*Extract to read:*
►

NOTE that for pthread_mutex_t (and similar) variables you do not need volatile. It if were needed on the type(s) that make up pthread_mutex_t on your system volatile would have been used within the definition of pthread_mutex_t. Additionally the functions that access this type take the address of it and are specially written to do the right thing.
I'm sure now you are thinking that you know how to fix your program, but it is not that simple. You are doing math on a shared variable. Doing math on a variable using code like:
x = x + 1;
requires that you know the old value to generate the new value. If x is global then you have to conceptually load x into a register, add 1 to that register, and then store that value back into x. On a RISC processor you actually have to do all 3 of those instructions, and being 3 instructions I'm sure you can see how another thread accessing the same variable at nearly the same time could end up storing a new value in x just after we have read our value -- making our value old, so our calculation and the value we store will be wrong.
If you know any x86 assembly then you probably know that it has instructions that can do math on values in RAM (both getting from and storing the result in the same location in RAM all in one instruction). You might think that this instruction could be used for this operation on x86 systems, and you would almost be right. The problem is that this instruction is still executed in the steps that the RISC instruction would be executed in, and there are several opportunities for another processor to change this variable at the same time as we are doing our math on it. To get around this on x86 there is a lock prefix that may be applied to some x86 instructions, and I believe that glibc header files include atomic macro functions to do this on architectures that can support it, but this can't be done on all architectures.

◄

*Provided records:*
►

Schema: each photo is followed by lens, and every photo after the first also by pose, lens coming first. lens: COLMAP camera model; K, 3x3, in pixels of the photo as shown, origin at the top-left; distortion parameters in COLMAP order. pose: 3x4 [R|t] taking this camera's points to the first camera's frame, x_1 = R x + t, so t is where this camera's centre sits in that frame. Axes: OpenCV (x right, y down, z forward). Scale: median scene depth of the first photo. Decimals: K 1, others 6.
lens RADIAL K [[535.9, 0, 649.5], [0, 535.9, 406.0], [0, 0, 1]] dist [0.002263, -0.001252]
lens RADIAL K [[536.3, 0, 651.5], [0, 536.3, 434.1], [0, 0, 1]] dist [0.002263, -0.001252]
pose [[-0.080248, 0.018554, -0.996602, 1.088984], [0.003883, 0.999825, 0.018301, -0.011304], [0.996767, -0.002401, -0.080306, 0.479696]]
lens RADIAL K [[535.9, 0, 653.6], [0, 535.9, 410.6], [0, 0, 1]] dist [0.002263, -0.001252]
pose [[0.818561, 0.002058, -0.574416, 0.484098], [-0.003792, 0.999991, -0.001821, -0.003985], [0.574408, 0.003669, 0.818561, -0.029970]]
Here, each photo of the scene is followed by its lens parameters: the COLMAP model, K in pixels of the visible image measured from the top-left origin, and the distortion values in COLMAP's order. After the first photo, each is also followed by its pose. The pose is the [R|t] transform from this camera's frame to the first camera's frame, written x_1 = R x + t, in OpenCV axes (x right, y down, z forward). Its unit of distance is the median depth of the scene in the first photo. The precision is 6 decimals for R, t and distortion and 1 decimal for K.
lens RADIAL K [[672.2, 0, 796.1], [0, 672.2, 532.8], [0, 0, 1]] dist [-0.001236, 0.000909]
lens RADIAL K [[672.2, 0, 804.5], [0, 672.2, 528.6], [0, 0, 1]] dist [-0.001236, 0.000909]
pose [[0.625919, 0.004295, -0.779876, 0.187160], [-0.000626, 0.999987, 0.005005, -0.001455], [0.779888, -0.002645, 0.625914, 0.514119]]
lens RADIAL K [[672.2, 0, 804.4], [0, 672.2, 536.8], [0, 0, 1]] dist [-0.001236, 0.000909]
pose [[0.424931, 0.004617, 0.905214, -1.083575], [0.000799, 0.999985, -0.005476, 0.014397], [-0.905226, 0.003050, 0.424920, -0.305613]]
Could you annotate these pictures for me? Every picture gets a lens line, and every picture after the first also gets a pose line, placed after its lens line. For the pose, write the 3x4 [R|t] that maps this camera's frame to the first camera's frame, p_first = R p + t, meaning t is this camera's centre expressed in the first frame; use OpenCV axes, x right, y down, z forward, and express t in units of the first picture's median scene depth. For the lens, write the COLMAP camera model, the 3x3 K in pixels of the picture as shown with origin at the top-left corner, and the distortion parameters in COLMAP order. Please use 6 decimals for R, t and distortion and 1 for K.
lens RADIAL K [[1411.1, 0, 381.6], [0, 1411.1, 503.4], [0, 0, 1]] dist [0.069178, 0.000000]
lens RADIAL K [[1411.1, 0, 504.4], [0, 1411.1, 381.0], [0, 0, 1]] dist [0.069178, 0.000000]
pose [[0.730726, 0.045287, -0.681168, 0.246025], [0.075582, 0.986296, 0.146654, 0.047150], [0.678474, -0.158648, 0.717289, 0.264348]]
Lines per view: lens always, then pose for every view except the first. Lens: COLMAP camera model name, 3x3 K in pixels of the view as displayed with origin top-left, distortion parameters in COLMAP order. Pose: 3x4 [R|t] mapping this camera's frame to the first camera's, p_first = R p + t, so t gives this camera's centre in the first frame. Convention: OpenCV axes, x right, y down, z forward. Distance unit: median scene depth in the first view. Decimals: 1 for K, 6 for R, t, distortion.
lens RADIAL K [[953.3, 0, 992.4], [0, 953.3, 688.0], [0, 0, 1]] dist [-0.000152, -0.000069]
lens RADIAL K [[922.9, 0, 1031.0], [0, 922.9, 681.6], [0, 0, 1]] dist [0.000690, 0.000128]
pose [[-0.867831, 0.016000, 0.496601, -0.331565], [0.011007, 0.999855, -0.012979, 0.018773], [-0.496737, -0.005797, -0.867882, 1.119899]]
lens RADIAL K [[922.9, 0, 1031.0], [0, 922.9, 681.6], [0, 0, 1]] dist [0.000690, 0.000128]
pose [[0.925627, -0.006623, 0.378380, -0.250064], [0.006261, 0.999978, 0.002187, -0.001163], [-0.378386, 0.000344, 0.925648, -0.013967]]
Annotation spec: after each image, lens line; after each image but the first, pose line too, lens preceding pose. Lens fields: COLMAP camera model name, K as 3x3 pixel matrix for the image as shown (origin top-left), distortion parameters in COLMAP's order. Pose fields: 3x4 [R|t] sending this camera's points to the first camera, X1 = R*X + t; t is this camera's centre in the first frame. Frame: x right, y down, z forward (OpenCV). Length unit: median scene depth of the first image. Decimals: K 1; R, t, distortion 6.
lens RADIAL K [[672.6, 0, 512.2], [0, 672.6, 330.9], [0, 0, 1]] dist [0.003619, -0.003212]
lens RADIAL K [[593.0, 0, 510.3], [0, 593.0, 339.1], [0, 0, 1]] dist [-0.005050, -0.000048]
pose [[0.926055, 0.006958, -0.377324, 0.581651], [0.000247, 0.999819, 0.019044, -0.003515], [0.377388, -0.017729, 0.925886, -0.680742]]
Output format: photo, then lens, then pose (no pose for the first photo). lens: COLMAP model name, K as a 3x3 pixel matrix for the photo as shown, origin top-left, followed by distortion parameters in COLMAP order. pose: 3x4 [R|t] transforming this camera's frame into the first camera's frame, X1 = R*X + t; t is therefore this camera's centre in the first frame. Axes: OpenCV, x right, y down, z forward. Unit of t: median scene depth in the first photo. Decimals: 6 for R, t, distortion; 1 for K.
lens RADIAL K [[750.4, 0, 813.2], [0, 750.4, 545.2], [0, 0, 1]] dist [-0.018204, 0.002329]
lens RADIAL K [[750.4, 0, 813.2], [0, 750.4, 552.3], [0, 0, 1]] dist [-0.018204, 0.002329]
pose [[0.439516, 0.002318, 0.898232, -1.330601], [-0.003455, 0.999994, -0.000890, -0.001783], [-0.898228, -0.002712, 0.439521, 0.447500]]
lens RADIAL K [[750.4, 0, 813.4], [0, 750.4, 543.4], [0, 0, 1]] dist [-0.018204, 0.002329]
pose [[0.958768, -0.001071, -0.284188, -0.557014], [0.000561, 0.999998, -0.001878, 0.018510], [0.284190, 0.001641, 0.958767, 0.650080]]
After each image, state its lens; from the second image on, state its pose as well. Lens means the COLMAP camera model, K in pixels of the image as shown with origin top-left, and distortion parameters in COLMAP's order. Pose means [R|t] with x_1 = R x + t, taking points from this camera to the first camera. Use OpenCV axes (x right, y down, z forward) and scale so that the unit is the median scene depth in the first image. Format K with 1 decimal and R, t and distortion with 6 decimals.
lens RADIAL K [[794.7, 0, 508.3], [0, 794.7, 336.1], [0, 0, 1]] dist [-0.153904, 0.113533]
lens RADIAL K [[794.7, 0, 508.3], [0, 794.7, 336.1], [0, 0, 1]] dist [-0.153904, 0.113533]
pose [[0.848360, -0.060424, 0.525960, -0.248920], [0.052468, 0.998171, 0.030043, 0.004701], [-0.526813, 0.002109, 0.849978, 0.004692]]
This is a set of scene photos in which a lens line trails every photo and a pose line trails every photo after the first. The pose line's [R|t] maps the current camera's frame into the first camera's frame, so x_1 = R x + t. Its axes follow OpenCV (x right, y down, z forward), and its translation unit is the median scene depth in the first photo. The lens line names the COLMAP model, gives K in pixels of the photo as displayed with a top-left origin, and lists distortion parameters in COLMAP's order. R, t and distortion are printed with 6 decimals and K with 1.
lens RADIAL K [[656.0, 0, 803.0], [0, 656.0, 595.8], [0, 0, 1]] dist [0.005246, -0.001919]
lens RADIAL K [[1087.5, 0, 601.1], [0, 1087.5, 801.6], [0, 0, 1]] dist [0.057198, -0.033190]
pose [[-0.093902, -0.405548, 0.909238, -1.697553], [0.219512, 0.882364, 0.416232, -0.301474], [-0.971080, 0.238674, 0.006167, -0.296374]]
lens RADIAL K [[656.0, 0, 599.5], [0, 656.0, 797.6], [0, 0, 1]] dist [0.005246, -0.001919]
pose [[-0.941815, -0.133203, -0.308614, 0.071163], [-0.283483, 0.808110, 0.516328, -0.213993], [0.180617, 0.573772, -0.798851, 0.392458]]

◄

*Try it:* Write the next few sentences of the passage on doing math on shared variables across threads, continuing after its last sentence.

*Response to the task:*
To work right on all architectures you are going to need to:
int local_thread_count;
int create_a_thread;
pthread_mutex_lock(&count_lock);
local_thread_count = num_threads;
if (local_thread_count < MAX_THR) {
num_threads = local_thread_count + 1;
pthread_mutex_unlock(&count_lock);
thread_data_array[local_thread_count].nr = local_thread_count;
/* moved this into the creator
* since getting it in the
* child will likely get the
* wrong value. */
pthread_create(&threads[local_thread_count], NULL, PrintHello,
&thread_data_array[local_thread_count]);
} else {
pthread_mutex_unlock(&count_lock);
}
Now, since you would have changed the num_threads to volatile you can atomically test and increment the thread count in all threads. At the end of this local_thread_count should be usable as an index into the array of threads. Note that I did not create but 1 thread in this code, while yours was supposed to create several. I did this to make the example more clear, but it should not be too difficult to change it to go ahead and add NEW_THR to num_threads, but if NEW_THR is 2 and MAX_THR - num_threads is 1 (somehow) then you have to handle that correctly somehow.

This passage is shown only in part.